[SOURCE DATA]
BEGIN

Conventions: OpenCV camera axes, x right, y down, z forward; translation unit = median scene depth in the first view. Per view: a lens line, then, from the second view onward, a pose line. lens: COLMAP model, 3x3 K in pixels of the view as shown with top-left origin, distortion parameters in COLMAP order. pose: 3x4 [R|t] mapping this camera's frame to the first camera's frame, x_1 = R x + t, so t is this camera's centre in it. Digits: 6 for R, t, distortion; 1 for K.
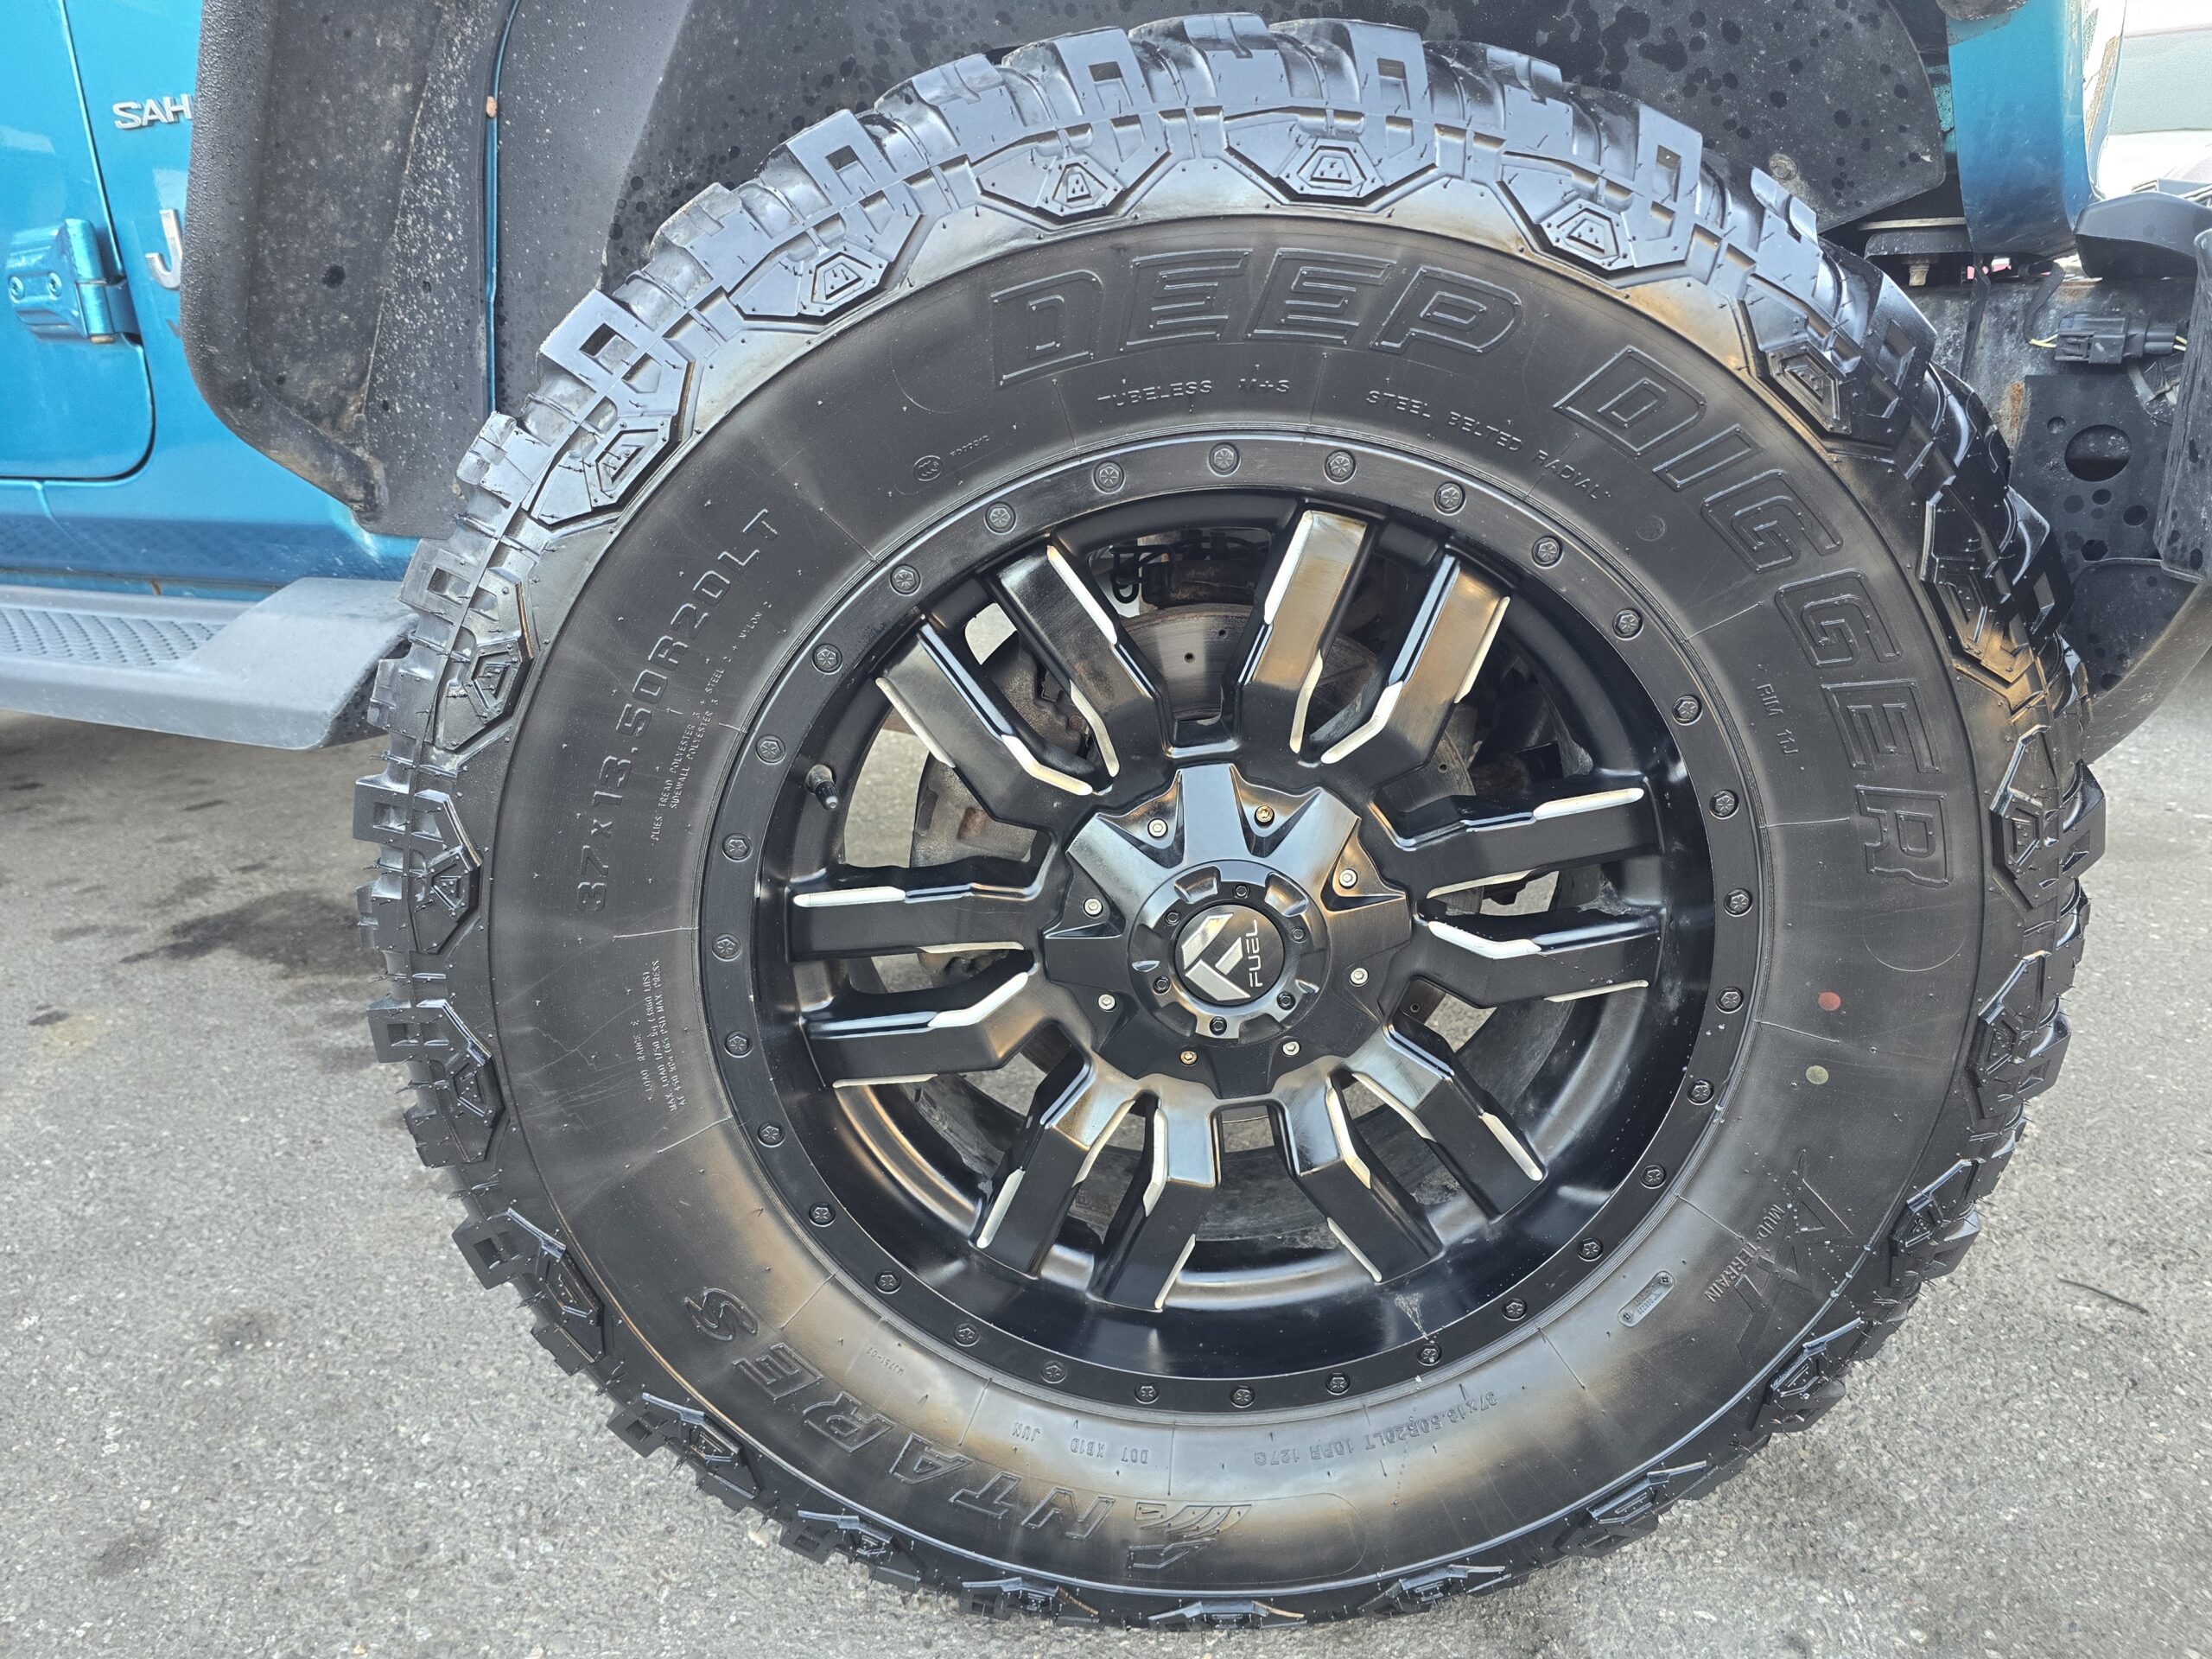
lens RADIAL K [[1492.1, 0, 1141.3], [0, 1492.1, 797.9], [0, 0, 1]] dist [0.054585, -0.053772]
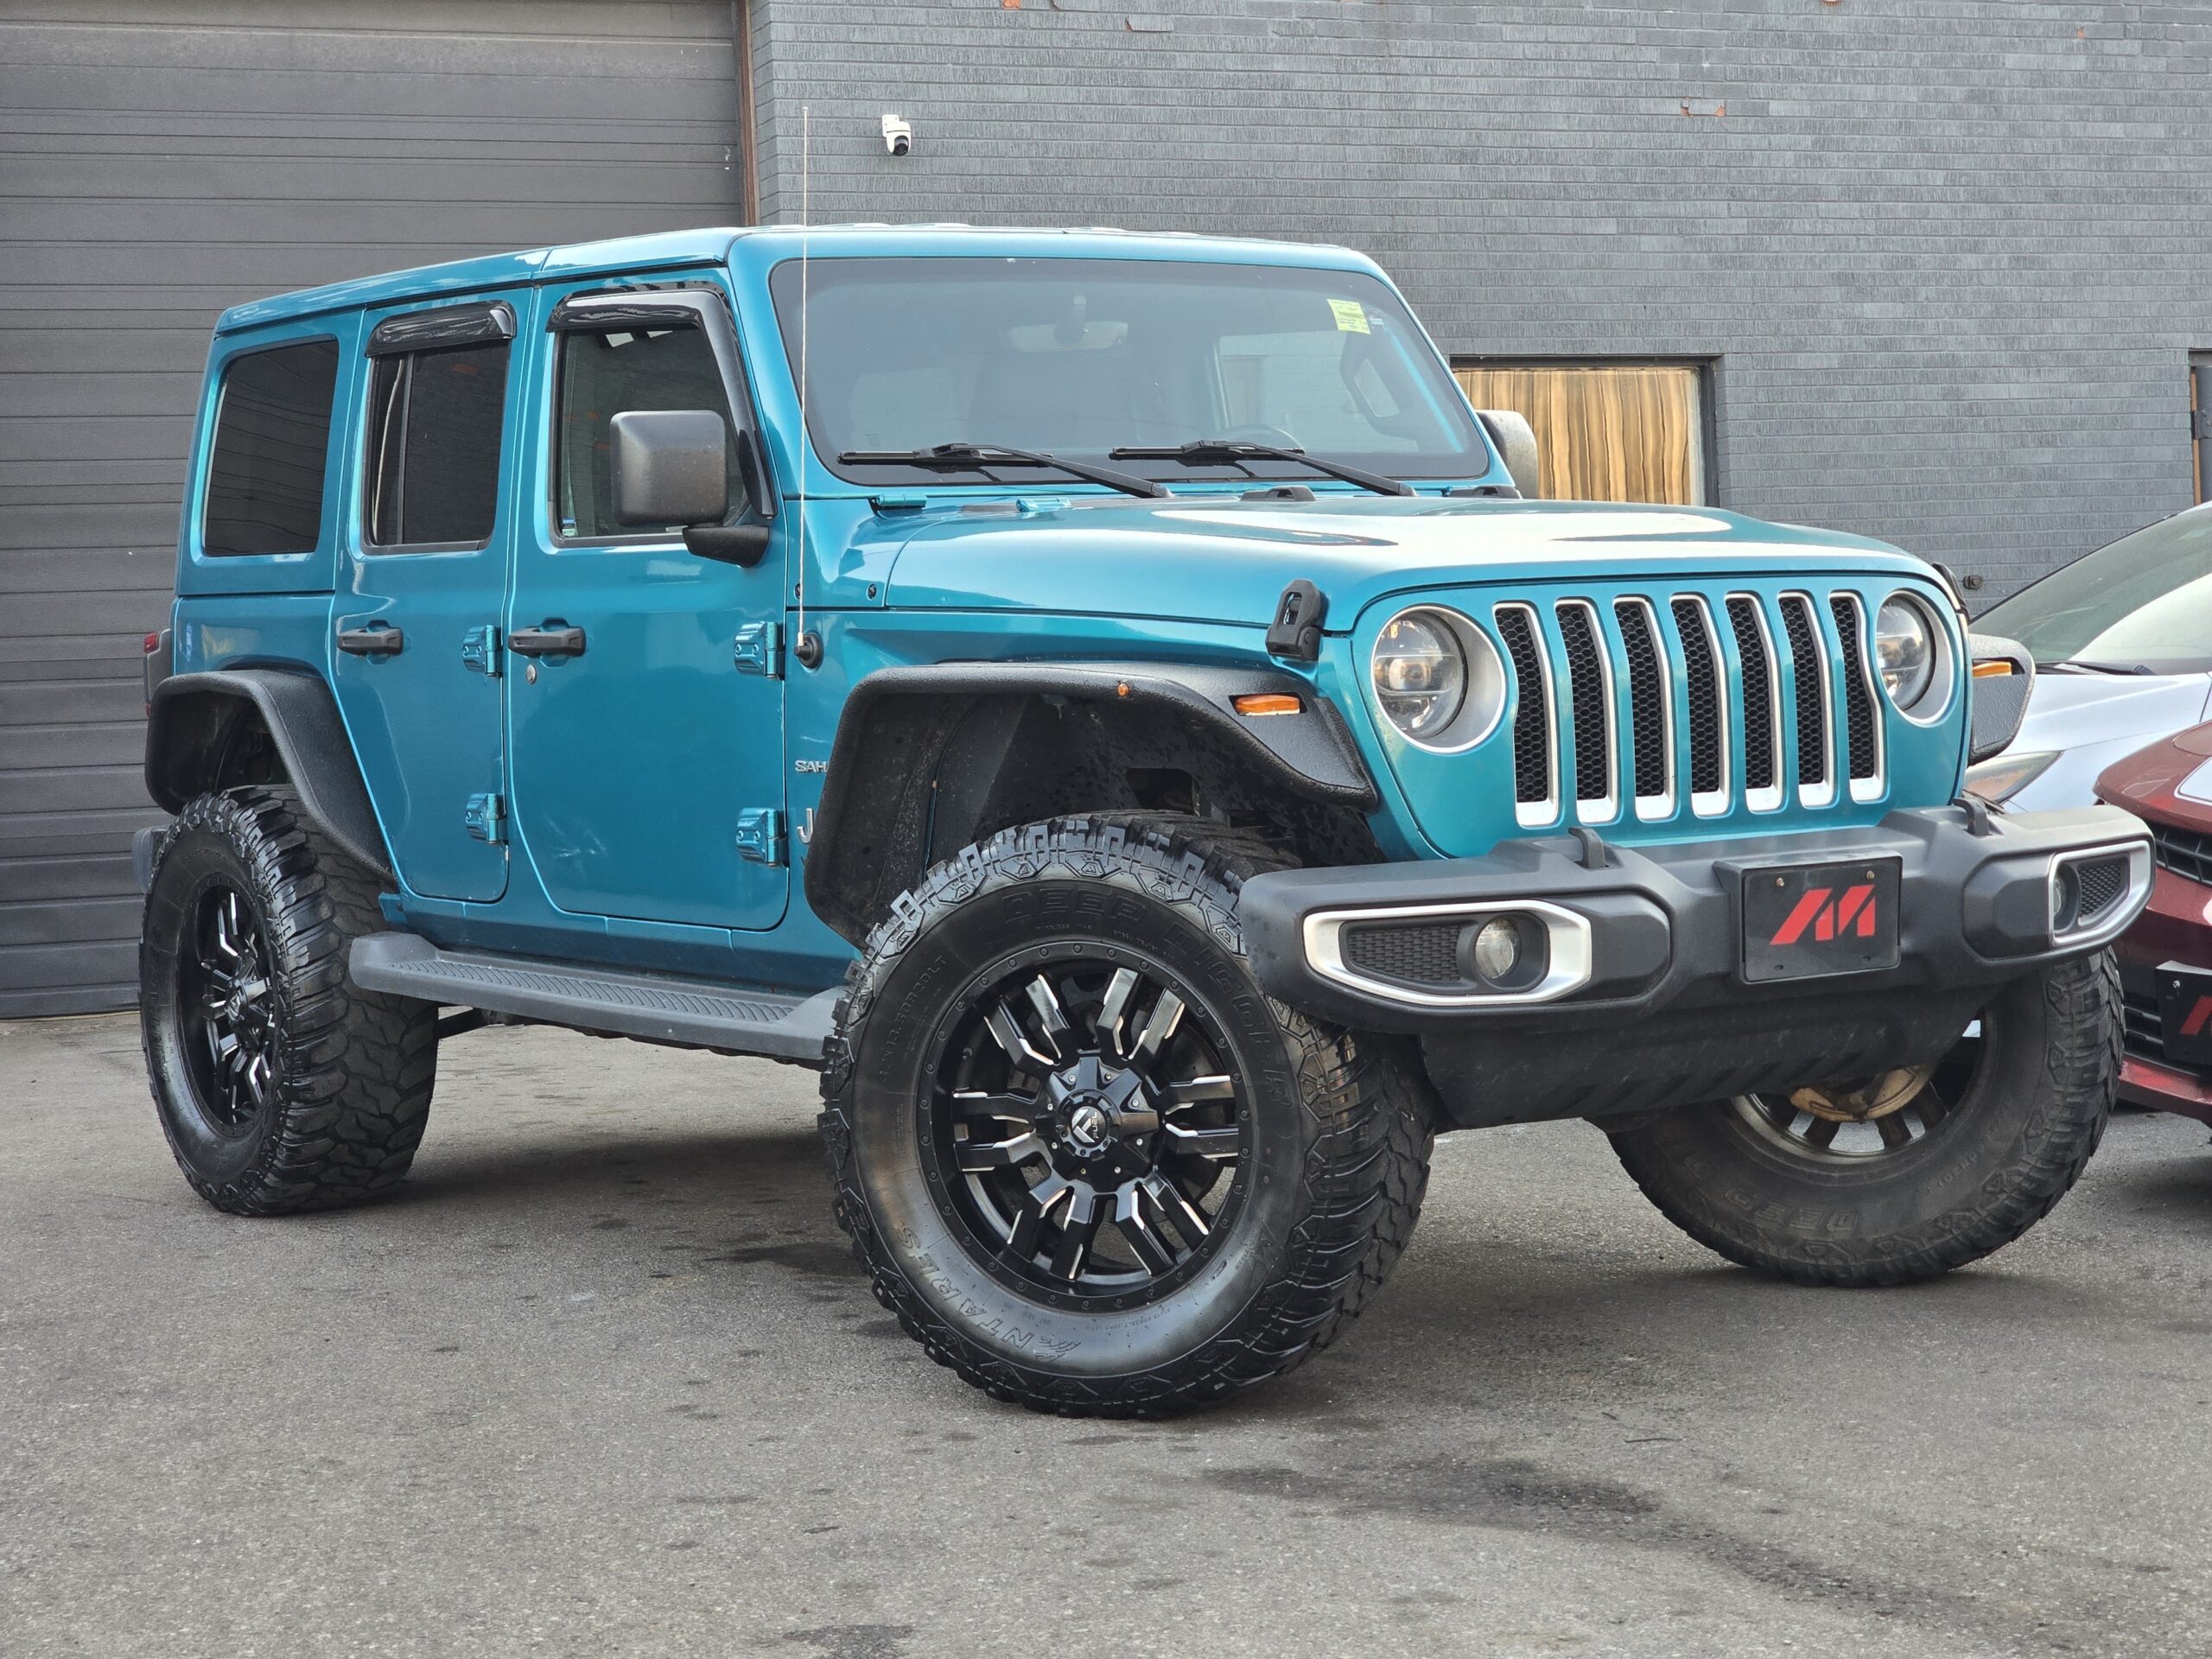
lens RADIAL K [[4438.4, 0, 1107.9], [0, 4438.4, 830.8], [0, 0, 1]] dist [0.055697, 0.000000]
pose [[0.882219, 0.039417, -0.469186, 3.888709], [-0.147144, 0.969660, -0.195215, 1.165704], [0.447256, 0.241260, 0.861252, -6.122059]]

END

[TASK STATEMENT] Reproduce the entire listing exactly, but omit any pictures.

[FINISHED EXERCISE]
Conventions: OpenCV camera axes, x right, y down, z forward; translation unit = median scene depth in the first view. Per view: a lens line, then, from the second view onward, a pose line. lens: COLMAP model, 3x3 K in pixels of the view as shown with top-left origin, distortion parameters in COLMAP order. pose: 3x4 [R|t] mapping this camera's frame to the first camera's frame, x_1 = R x + t, so t is this camera's centre in it. Digits: 6 for R, t, distortion; 1 for K.
lens RADIAL K [[1492.1, 0, 1141.3], [0, 1492.1, 797.9], [0, 0, 1]] dist [0.054585, -0.053772]
lens RADIAL K [[4438.4, 0, 1107.9], [0, 4438.4, 830.8], [0, 0, 1]] dist [0.055697, 0.000000]
pose [[0.882219, 0.039417, -0.469186, 3.888709], [-0.147144, 0.969660, -0.195215, 1.165704], [0.447256, 0.241260, 0.861252, -6.122059]]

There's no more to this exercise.